Locate the line containing "Две девушки" in the material below. Copy that line and all following lines through the end exactly, omitting any pictures.

[GIVEN INFORMATION — start]

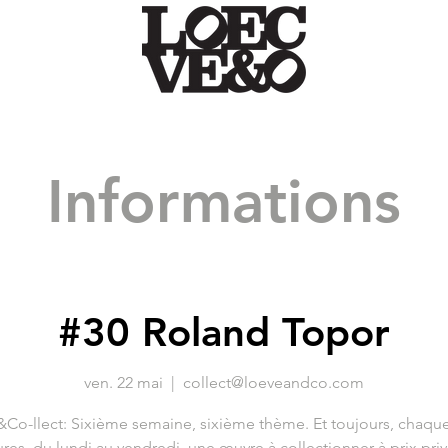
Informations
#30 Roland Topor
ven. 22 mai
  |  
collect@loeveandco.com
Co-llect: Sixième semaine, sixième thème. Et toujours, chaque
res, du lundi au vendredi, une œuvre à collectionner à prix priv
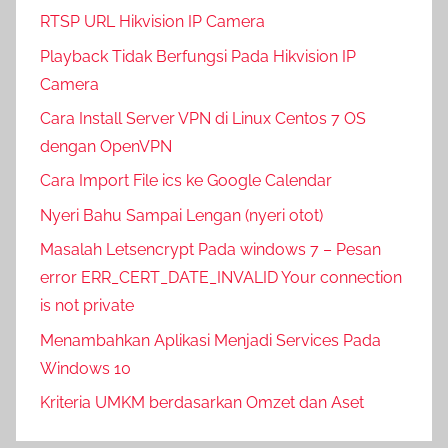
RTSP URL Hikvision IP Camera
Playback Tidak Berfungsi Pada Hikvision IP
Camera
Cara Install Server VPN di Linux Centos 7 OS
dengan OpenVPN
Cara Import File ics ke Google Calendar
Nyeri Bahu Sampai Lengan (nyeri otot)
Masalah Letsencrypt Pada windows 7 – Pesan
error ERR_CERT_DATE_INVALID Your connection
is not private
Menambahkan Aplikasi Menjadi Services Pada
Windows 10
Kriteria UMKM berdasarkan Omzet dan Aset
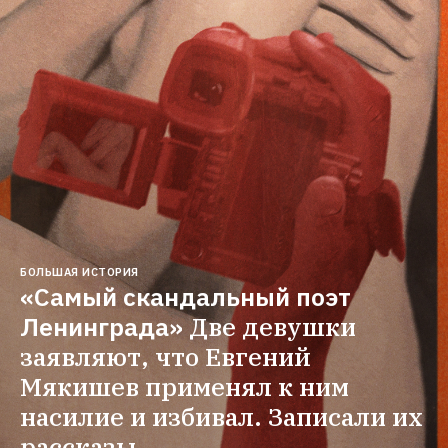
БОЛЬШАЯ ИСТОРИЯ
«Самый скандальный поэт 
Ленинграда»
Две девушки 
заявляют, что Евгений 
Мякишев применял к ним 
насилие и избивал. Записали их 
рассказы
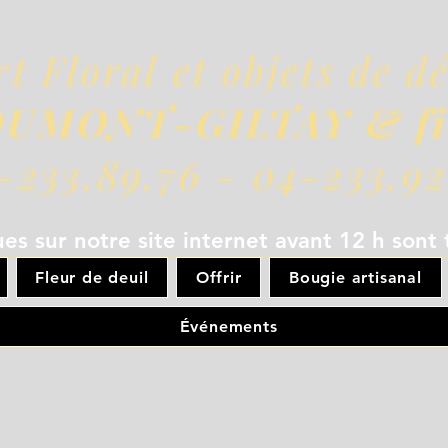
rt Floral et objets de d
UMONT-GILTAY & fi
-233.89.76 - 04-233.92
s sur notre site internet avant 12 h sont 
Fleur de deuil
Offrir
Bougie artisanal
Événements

[GIVEN INFORMATION — finish]

RESULT FOR THIS TASK.
Две девушки 
заявляют, что Евгений 
Мякишев применял к ним 
насилие и избивал. Записали их 
рассказы
rt Floral et objets de d
UMONT-GILTAY & fi
-233.89.76 - 04-233.92
s sur notre site internet avant 12 h sont 
Fleur de deuil
Offrir
Bougie artisanal
Événements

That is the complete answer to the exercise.